Thanks for the great review & info


----------



## sostenuto (Apr 13, 2020)

Appreciate the candid and timely Review !! Keyboardist with minimal drumming chops, and wnet to Addictive Drums early on. AD2, now and several expansions. Feeling a bit down given these comments. Also have Stylus RMX, NI_ K12U, Jamstix4. 
Time to take serious look at SD3 ? Guessing capable players can do well even with my toolkit ? Dunno how to sort 'major' shortcomings.


----------



## X-Bassist (Jul 1, 2020)

sostenuto said:


> Appreciate the candid and timely Review !! Keyboardist with minimal drumming chops, and wnet to Addictive Drums early on. AD2, now and several expansions. Feeling a bit down given these comments. Also have Stylus RMX, NI_ K12U, Jamstix4.
> Time to take serious look at SD3 ? Guessing capable players can do well even with my toolkit ? Dunno how to sort 'major' shortcomings.


I have to admit I own a lot of drum kits (including SSD4) but always come back to AD2. The kits just sound more produced out of the box, and tweaking them or “unmixing” them is easy too. Once got a kit down to raw samples and was surprised what a difference their mixing makes. Combined with a beat section that is crazy cool for customizing- so fast and easy- that I’ve converted many third party midi loops to work in AD2, and now have a midi beat library of many thousand that are all searchable and sound good (hand picked, real unquantized players). Combine this with v-kit and you can pretty much find or play any groove and it sounds great with no mixing effort.

This convinced me to get most of their expansion kit packs (their midi grooves are just so-so). I have a number of favorites and even like their electronic kits over many others I own. Just all around best drums without hiring a drummer.

All this to say SSD4 has hardly seen daylight. I like the Led Zeppelin Drums and a few others, but comparing them to AD2 they sound a little thin and weak. But I also don’t do any slamming metal or hard rock. I thought that they would cut through better on commercials, but I always end up back on AD2.

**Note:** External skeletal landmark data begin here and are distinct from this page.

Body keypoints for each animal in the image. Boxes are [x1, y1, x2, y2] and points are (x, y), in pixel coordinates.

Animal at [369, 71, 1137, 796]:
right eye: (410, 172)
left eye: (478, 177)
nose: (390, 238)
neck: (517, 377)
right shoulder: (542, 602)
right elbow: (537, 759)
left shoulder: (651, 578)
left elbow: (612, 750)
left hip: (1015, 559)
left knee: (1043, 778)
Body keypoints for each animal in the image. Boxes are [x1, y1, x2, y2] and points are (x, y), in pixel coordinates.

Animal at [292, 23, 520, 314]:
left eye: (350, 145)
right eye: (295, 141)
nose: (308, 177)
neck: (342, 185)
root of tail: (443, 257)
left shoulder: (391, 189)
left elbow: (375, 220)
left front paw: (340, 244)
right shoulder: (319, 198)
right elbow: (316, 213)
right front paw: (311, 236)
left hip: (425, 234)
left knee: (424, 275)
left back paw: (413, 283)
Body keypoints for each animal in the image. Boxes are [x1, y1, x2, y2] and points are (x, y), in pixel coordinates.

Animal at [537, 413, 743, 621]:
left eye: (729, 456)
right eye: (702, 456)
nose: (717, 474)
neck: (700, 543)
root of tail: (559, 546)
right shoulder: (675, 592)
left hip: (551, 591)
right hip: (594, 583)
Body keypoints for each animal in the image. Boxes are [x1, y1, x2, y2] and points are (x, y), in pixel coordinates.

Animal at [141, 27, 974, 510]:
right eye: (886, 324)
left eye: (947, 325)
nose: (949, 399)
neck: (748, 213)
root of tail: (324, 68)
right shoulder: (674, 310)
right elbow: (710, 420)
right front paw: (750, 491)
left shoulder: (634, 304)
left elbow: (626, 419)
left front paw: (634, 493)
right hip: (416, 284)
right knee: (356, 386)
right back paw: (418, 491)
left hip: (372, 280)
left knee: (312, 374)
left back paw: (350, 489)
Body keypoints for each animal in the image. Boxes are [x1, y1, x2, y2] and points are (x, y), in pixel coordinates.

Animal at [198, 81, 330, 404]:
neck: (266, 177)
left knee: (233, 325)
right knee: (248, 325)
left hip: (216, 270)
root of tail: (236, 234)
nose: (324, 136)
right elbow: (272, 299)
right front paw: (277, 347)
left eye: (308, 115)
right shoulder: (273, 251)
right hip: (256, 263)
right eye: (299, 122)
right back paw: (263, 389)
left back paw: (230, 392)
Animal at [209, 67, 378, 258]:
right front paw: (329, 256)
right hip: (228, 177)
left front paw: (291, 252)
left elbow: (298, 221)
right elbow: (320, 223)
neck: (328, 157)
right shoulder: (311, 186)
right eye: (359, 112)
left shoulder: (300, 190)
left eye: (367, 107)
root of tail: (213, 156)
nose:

Although I was thinking about this $49 upgrade, I’d probably get more value out of the couple of meals that it would buy. I’m interested in what the 1300 midi grooves sound like. But knowing Slate they are probably generically labeled “Rock 01, Rock 02, etc” in folders of “Rock” “Metal” and “Other”. ;D Love his attention to detail. Come to think of it, I’ve heard sooo many lame, quantized midi groove libraries that I should save myself the few hours it would take to check them out. My evening has just opened up.


----------